Introduced at Davos in 2005, the annual Global 100 ranking is the most extensive data-driven corporate sustainability assessment in existence. It is based entirely on publicly disclosed data such as financial filings and sustainability reports.
The ranking is conducted by an independent panel facilitated by Corporate Knights, a specialised media and financial information products company focused on clean capitalism and recognised as a leader in measuring the financial value of sustainability.
Clean capitalism is an economic system in which prices incorporate social, economic, and ecological benefits and costs, and actors know the full impact of their marketplace actions.
The Global 100 ranking acknowledges those companies that are best positioned to thrive in a clean capitalism economy. It does so by measuring companies’ exposure and response to a series of mega-trends that are redefining economic growth in the 21st century. These include increased resource scarcity, rising levels of generalised environmental stress, increasing health and safety standards, systematic transition to a knowledge economy, and heightening stakeholder expectations for corporate disclosure.
Companies are assessed against up to 12 key performance indicators (KPIs) within the three categories of resource, financial, and employee management. The KPIs include energy, carbon, water, and waste productivity (resource management), innovation capacity, percentage of tax paid, the ratio of CEO to average worker pay, and pension fund status (financial management), and safety performance, employee turnover, and leadership diversity (employee management). A crucial criterion within employee management is the clean capitalism pay link, which measures mechanisms that link executive pay to clean capitalism targets.
Companies are categorised according to 24 industry sectors. Standard Bank was assessed within the banking category.
“This ranking is recognition of Standard Bank’s systematic approach to building a more sustainable company, one that builds on our 150 year history and positions us for the future. Sustainability is part of our corporate journey and one that we believe will position us for ongoing success,” says Jacko Maree, Standard Bank Group Chief Executive.

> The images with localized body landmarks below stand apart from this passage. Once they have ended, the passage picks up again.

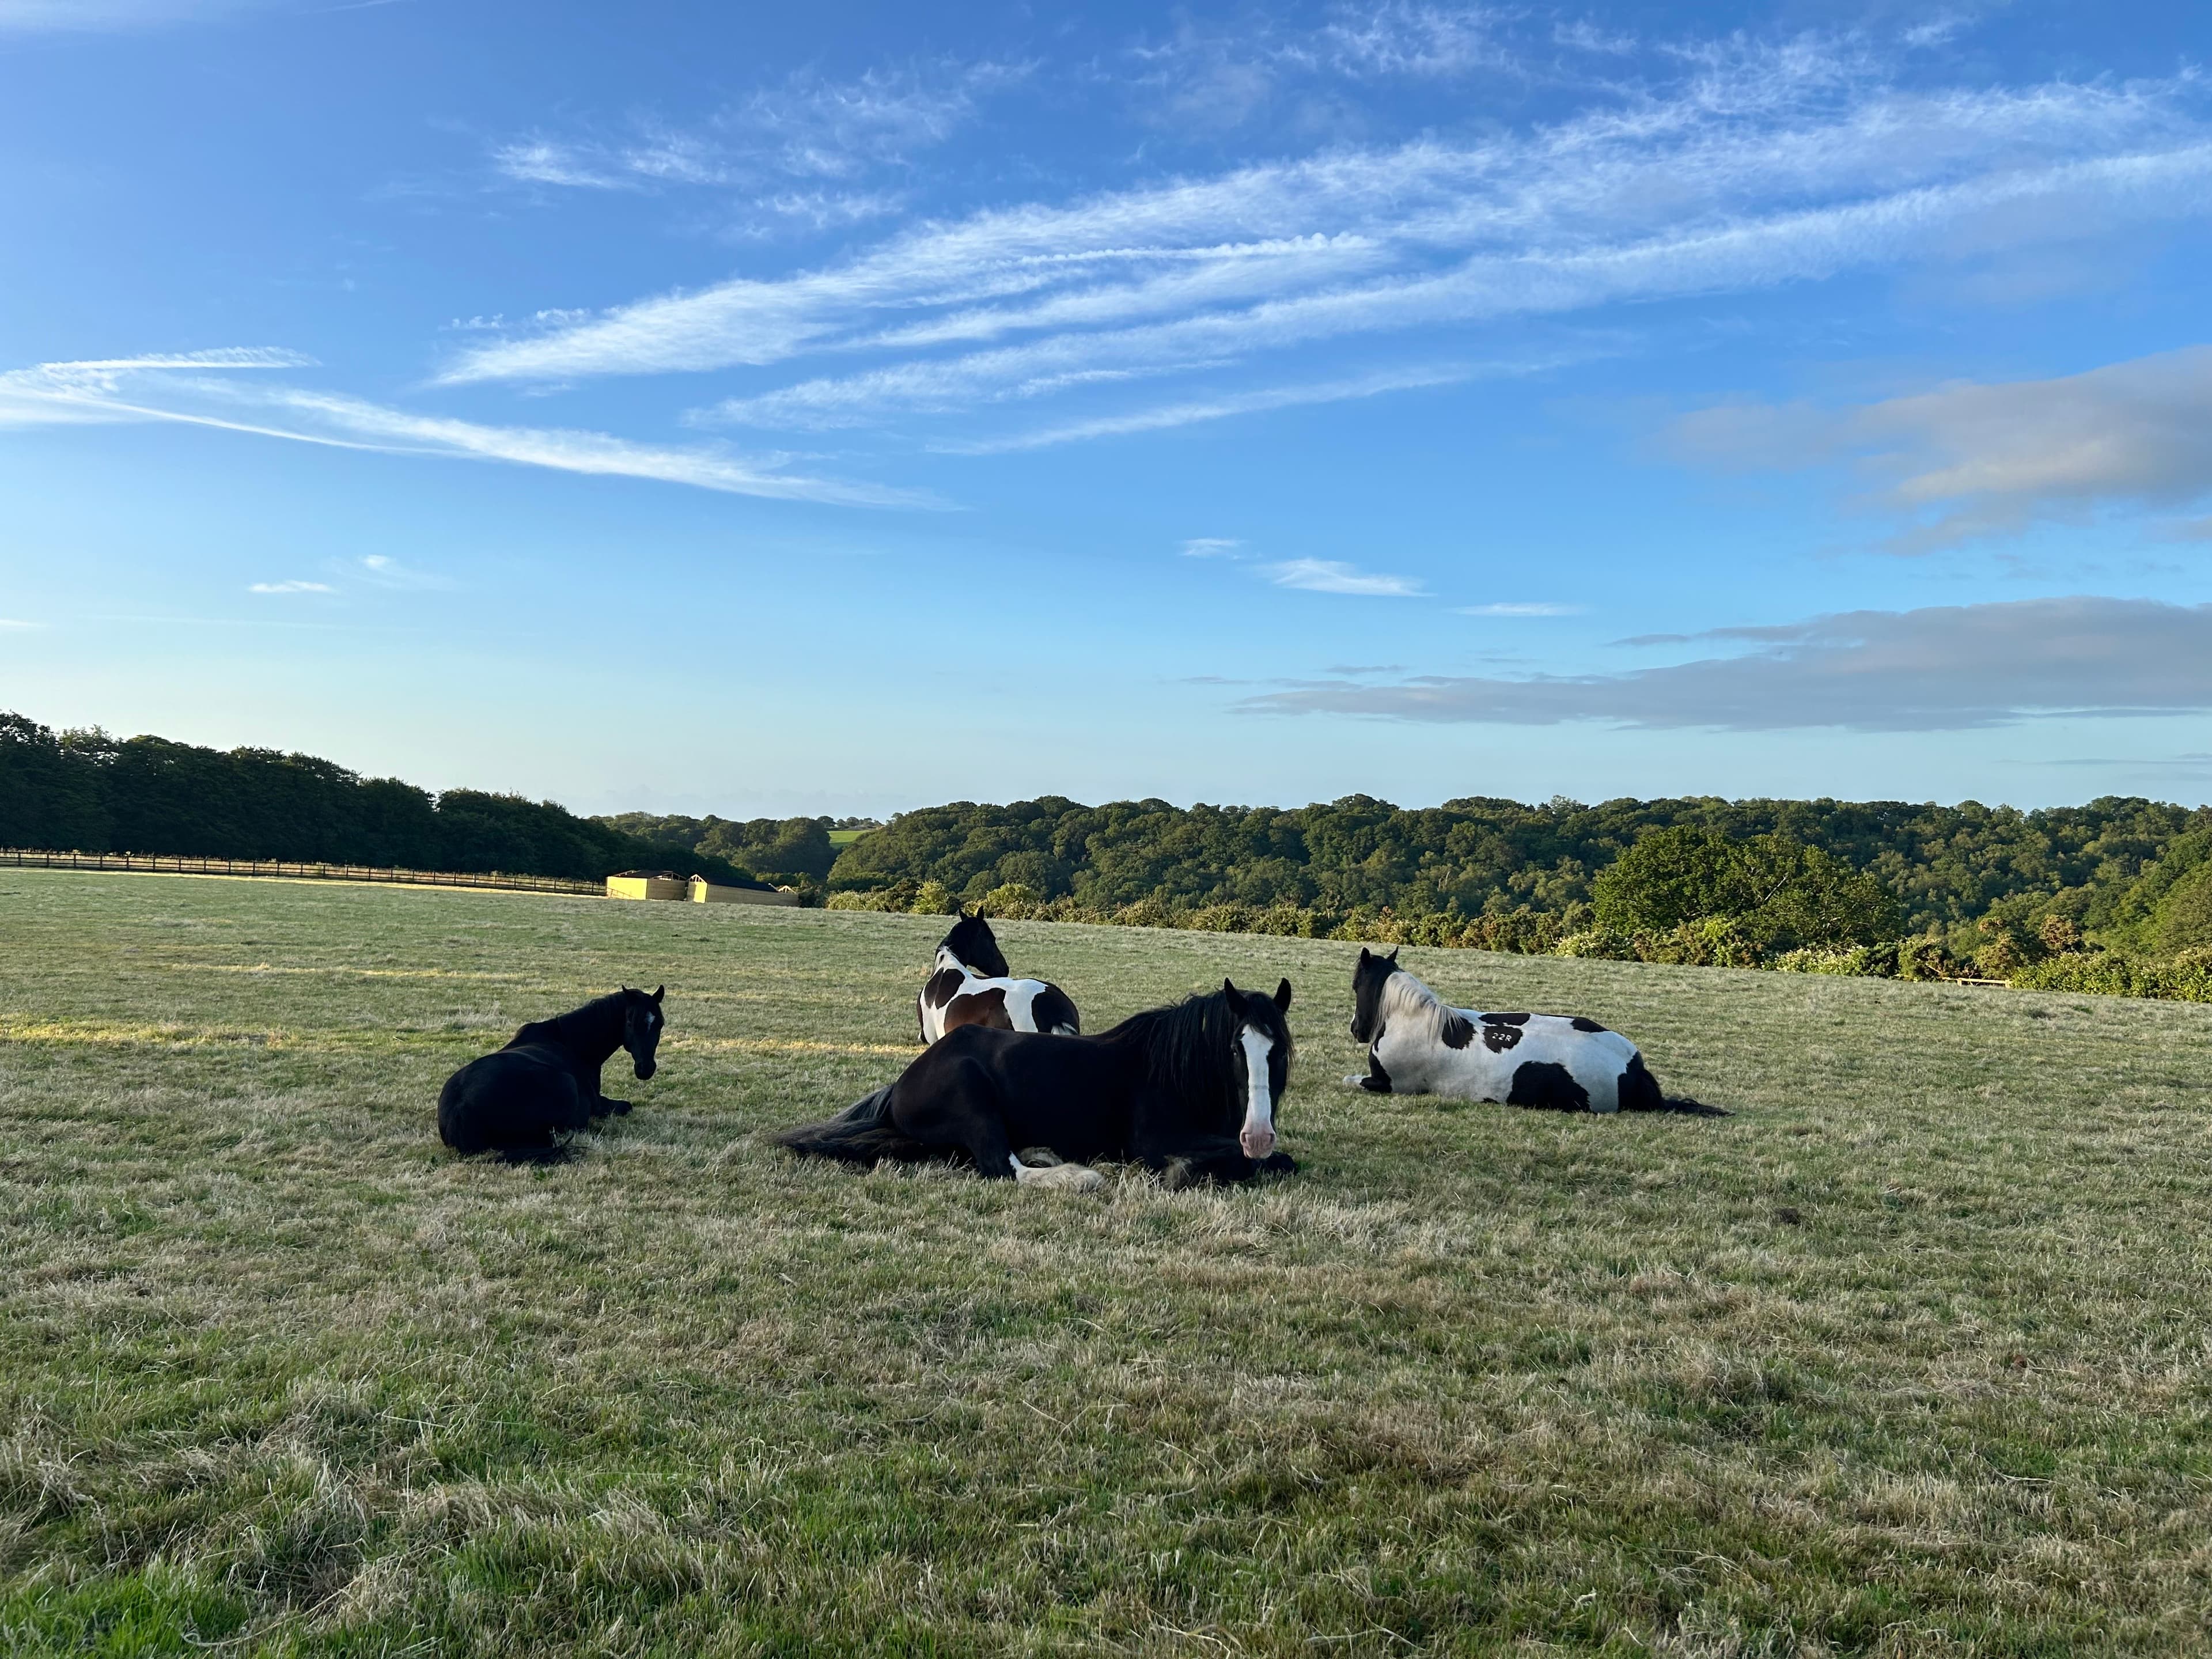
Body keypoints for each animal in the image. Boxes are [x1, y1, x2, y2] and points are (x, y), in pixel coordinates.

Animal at [438, 986, 666, 1159]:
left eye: (660, 1024)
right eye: (630, 1022)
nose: (645, 1069)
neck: (570, 1043)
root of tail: (459, 1108)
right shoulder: (600, 1105)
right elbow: (627, 1106)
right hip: (566, 1085)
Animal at [781, 977, 1298, 1189]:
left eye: (1278, 1051)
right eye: (1235, 1049)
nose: (1258, 1135)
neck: (1173, 1072)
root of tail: (902, 1083)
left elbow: (1278, 1161)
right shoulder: (1154, 1141)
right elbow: (1256, 1161)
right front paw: (1183, 1171)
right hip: (973, 1101)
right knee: (999, 1166)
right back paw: (1076, 1176)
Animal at [1345, 949, 1721, 1115]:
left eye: (1355, 985)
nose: (1357, 1030)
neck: (1416, 1021)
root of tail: (1633, 1068)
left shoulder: (1388, 1085)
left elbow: (1349, 1080)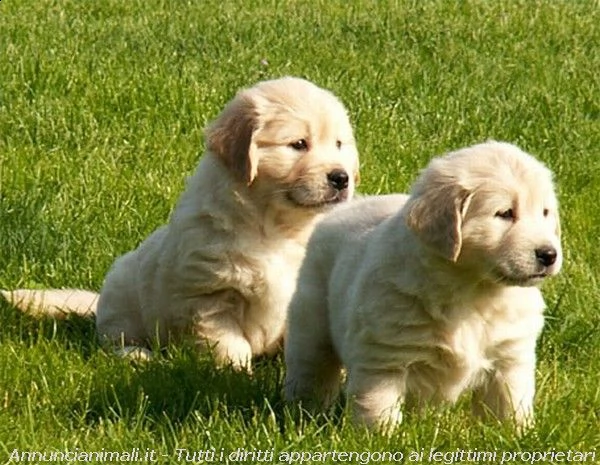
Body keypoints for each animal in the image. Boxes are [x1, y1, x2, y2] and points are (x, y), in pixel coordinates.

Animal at [4, 75, 358, 366]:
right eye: (298, 144)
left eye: (339, 144)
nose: (341, 178)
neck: (277, 229)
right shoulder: (209, 299)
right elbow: (231, 348)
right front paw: (232, 377)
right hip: (121, 297)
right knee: (113, 341)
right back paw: (138, 356)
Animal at [284, 140, 560, 428]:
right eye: (504, 213)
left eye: (545, 213)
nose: (549, 254)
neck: (472, 290)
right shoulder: (383, 360)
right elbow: (378, 409)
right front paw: (380, 437)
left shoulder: (509, 357)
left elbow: (509, 406)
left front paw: (515, 433)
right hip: (312, 323)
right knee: (312, 367)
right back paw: (304, 410)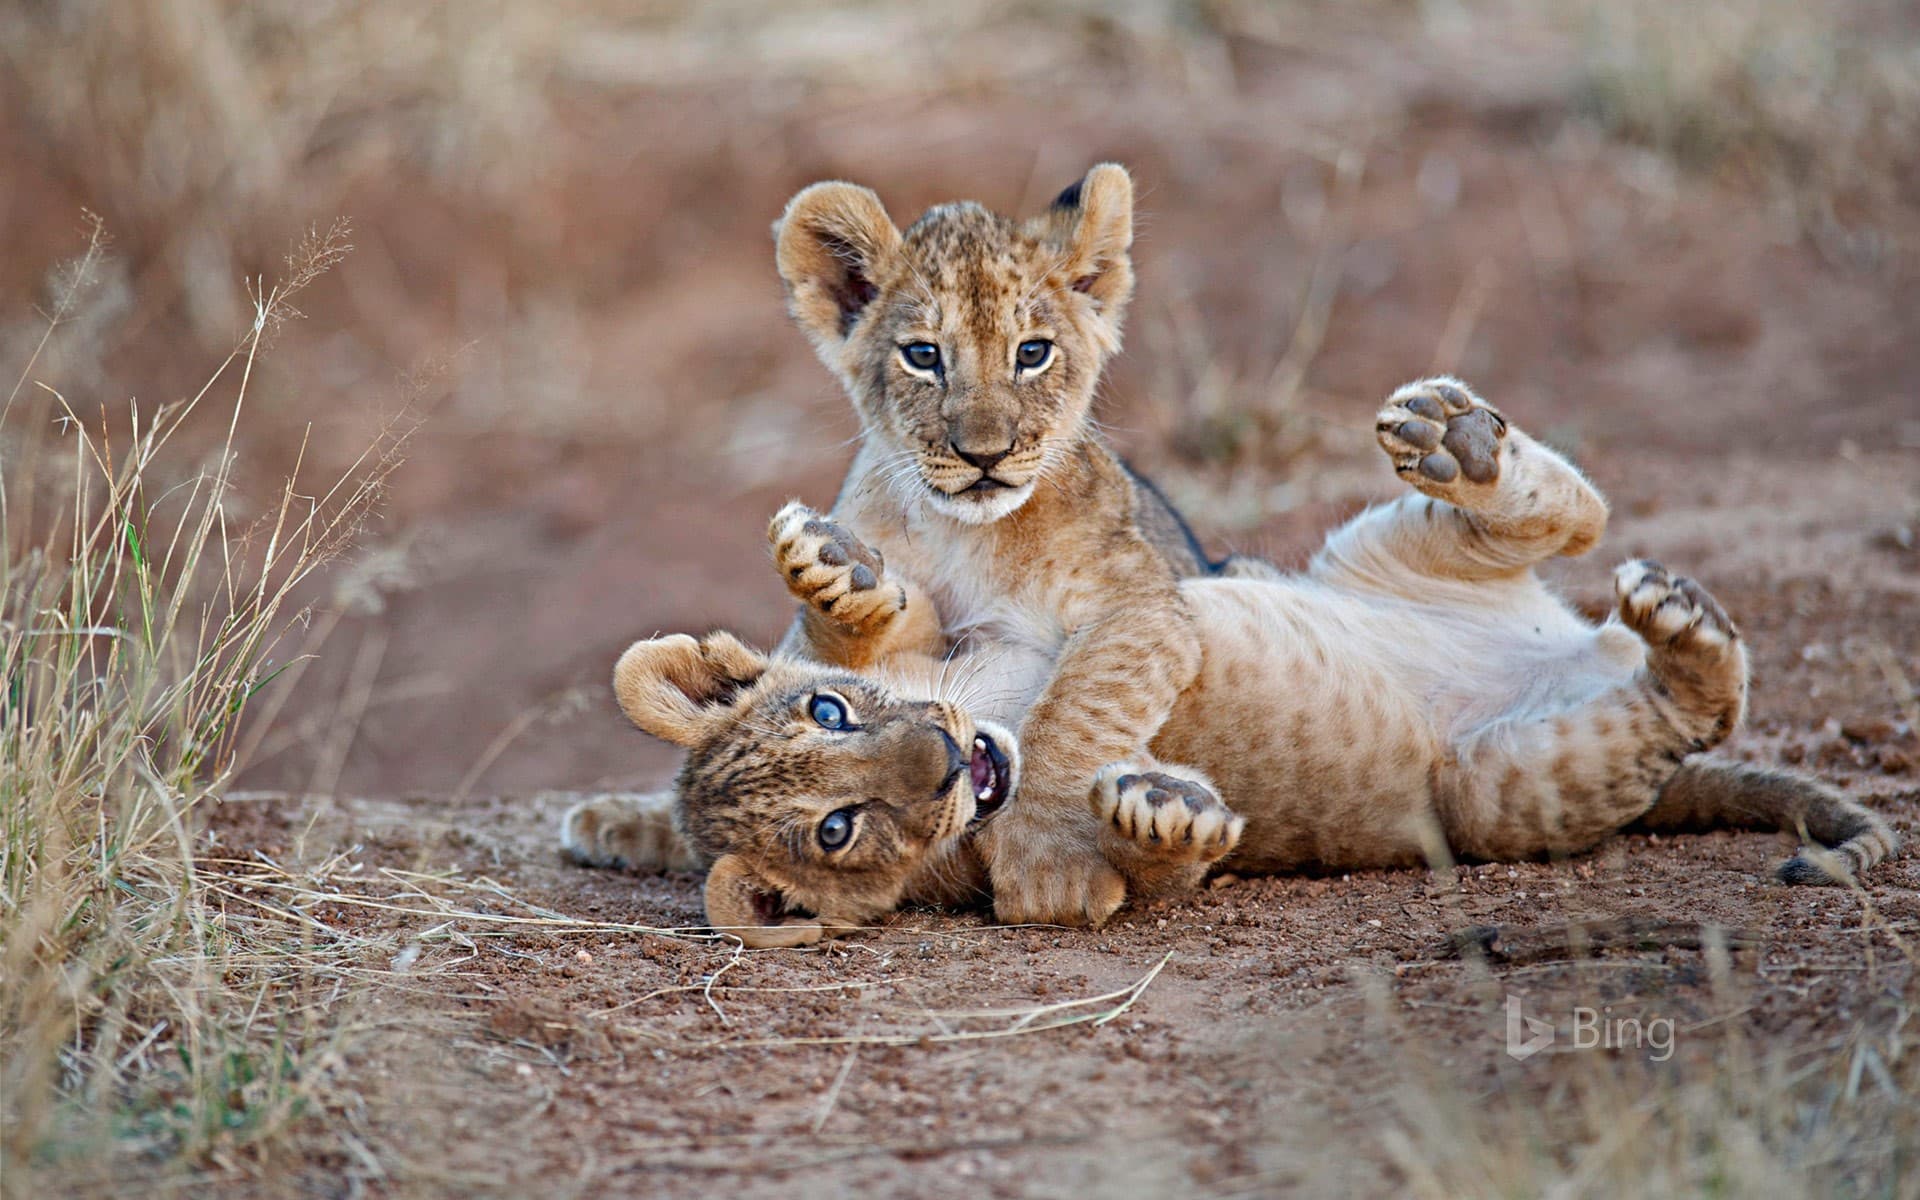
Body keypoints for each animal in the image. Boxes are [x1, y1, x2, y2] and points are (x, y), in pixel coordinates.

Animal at [569, 379, 1899, 946]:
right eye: (836, 832)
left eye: (834, 715)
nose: (943, 760)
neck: (981, 708)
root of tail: (1568, 644)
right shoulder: (1130, 637)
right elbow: (1125, 856)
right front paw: (1141, 825)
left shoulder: (1090, 618)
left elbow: (1032, 674)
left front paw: (837, 572)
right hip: (1499, 789)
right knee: (1686, 705)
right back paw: (1683, 632)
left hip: (1363, 551)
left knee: (1566, 516)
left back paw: (1463, 444)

Karin Ireton, Head of Sustainability Management for the Group, says: “Standard Bank’s approach to sustainability considers our own operational footprint as a company, what we finance and how we impact on society. Our work is to build this thinking into our daily business practice and the products and services we are offering. We recognise that our sustainability is inextricably linked to the financial sustainability of Africa. For us, community and inclusive banking, enterprise development, and agricultural finance are expressions of clean capitalism.
“The Group has made significant investments in renewable energy by providing both debt financing and advisory services to project developers in South Africa’s renewable energy programme. Our carbon finance team has also made a great contribution to cleaner development in many emerging markets countries by innovating in the use of carbon credits, by working in partnership with UNEP and other agencies enabling practical, life changing opportunities.
“Incorporation of green criteria in investment and lending assessments of commercial, industrial, and individual clients also helps embed clean capitalism across the full spectrum of economic activity.”